Les défis de la RMN in vivo restent sans doute le maintien des échantillons dans des conditions physiologiques optimales au cours des expériences. Les changements extrêmes dans les conditions comme le passage de la culture dans le rotor accompagnée par un changement de pH, la diminution du taux de nutriments, du taux d’oxygène où l’augmentation des taux de déchets métaboliques affectent largement le taux de survie des organismes à analyser (Ratcliffe, 1994; Reckel et al., 2005; Serber et al., 2005; Maldonado

et al., 2011). Contrairement à l’imagerie par résonance magnétique (IRM) où il est possible

de maintenir un flux de nutriment et d’oxygène pour le tissu, la RMN ne le permet pas, particulièrement pour la RMN-ÉS où les cellules sont très concentrées et condensées dans le rotor (Simpson et al., 2015). Même si les bactéries représentent un modèle convenable pour ce genre d’expérience, puisqu’elles possèdent une enveloppe robuste comparée aux cellules eucaryotes (Bloom et Mouritsen, 1988; Reckel et al., 2005), plusieurs heures (≈ 12h et plus) sont nécessaires pour obtenir des spectres résolus sur de tels systèmes. Cela constitue une contrainte majeure pour l’aspect in vivo, puisque les longues expériences affecteraient les métabolismes cellulaires et pourraient refléter des données biaisées et non représentatives de la cellule vivante (Davis et al., 1979; Reckel et al., 2005; Tardy-Laporte

et al., 2013).

Certains chercheurs ont trouvé des moyens pour protéger les cellules de la dégradation au cours du temps en ajoutant des agents chimiques comme le glycérol ou le ficcol (Maldonado et al., 2011). Cependant, une méthode plus efficace a été mise au point plus récemment pour résoudre ce problème de RMN-ÉS in vivo sur les bactéries. Il s’agit d’utiliser la RMN du deutérium combiné avec la technique de la rotation de l’angle magique (magic angle spinning (MAS)) qui permet un compromis entre une bonne résolution spectrale et la conservation des conditions physiologiques des échantillons vivants (voir explications théoriques au chapitre 2). La technique permet également d’augmenter la sensibilité spectrale tout en réduisant le temps de l’expérimentation d’un facteur de 10, permettant l’étude des membranes biologiques dans les cellules intactes à

l’état vivant sans avoir recours aux agents chimiques (Laadhari et al., 2016; Warnet et al., 2016).
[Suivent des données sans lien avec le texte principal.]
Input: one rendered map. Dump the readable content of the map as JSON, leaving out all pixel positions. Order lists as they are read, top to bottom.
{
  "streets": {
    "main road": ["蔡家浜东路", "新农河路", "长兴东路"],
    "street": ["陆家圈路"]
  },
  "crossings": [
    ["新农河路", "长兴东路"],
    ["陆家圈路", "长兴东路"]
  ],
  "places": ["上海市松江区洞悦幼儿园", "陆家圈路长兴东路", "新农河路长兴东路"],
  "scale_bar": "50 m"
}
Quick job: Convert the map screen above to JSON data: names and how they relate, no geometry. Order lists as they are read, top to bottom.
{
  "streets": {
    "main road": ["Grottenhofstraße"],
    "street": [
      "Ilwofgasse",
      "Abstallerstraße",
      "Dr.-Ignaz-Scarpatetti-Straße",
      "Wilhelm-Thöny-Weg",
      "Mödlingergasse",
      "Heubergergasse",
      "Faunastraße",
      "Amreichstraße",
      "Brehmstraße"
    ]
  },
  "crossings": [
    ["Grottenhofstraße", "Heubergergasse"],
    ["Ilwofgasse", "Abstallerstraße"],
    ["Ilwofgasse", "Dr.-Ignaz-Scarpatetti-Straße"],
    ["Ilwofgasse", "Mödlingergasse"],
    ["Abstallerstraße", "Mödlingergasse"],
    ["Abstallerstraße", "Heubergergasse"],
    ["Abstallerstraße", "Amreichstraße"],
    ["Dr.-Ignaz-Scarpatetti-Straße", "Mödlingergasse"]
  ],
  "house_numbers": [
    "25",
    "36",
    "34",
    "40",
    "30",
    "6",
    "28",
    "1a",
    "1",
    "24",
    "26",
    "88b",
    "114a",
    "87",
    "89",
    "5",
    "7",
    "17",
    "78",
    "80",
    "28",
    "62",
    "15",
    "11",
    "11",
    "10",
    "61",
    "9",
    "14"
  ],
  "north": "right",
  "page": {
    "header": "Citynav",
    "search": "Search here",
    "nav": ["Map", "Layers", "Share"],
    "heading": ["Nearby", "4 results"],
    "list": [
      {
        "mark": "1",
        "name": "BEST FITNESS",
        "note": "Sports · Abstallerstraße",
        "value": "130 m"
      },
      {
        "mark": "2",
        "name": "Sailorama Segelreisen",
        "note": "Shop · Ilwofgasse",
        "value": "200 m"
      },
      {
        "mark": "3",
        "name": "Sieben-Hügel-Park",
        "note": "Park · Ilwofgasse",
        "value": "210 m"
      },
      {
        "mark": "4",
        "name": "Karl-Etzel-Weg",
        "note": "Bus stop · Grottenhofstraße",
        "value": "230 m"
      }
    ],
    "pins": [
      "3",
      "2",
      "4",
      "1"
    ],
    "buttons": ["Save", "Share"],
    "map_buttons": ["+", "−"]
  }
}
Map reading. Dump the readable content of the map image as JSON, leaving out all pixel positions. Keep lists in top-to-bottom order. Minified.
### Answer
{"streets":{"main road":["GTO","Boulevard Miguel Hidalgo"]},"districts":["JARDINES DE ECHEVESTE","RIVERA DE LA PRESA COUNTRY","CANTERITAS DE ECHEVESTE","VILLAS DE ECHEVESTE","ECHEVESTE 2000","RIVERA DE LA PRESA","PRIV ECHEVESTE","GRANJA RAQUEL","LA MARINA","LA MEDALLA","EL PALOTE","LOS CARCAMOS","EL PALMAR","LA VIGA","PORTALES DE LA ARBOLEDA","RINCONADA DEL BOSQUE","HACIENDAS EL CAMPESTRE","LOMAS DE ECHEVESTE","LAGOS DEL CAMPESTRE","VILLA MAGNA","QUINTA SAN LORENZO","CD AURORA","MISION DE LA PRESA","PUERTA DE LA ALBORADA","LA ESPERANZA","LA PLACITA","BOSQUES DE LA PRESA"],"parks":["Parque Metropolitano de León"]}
SECTION 4 :SYSTÈMES MEMBRANAIRES

Pour décrire les mécanismes moléculaires des membranes cellulaires, deux champs d’expertise en RMN sont principalement utilisés. La RMN du phosphore permet d’étudier les têtes polaires des phospholipides, tandis que la RMN du deutérium permet d’étudier les mouvements des chaines acyles (Seelig, 1977; Seelig, 1978). Bien que ces techniques soient complémentaires pour révéler les mouvements des principaux constituants des membranes que sont les phospholipides, chaque technique présente des avantages et des limites. Les concepts théoriques sont détaillés dans le chapitre 2. Les études sur les membranes des bactéries ainsi que les mécanismes antibactériens utilisent trois principaux systèmes membranaires : (1) les membranes biologiques des cellules que ce soit des cellules vivantes et intactes (étude in vivo) ou non vivantes (étude in cellulo), (2) les membranes extraites des bactéries y compris les OMVs (outer membrane vesicles) et (3) les membranes modèles.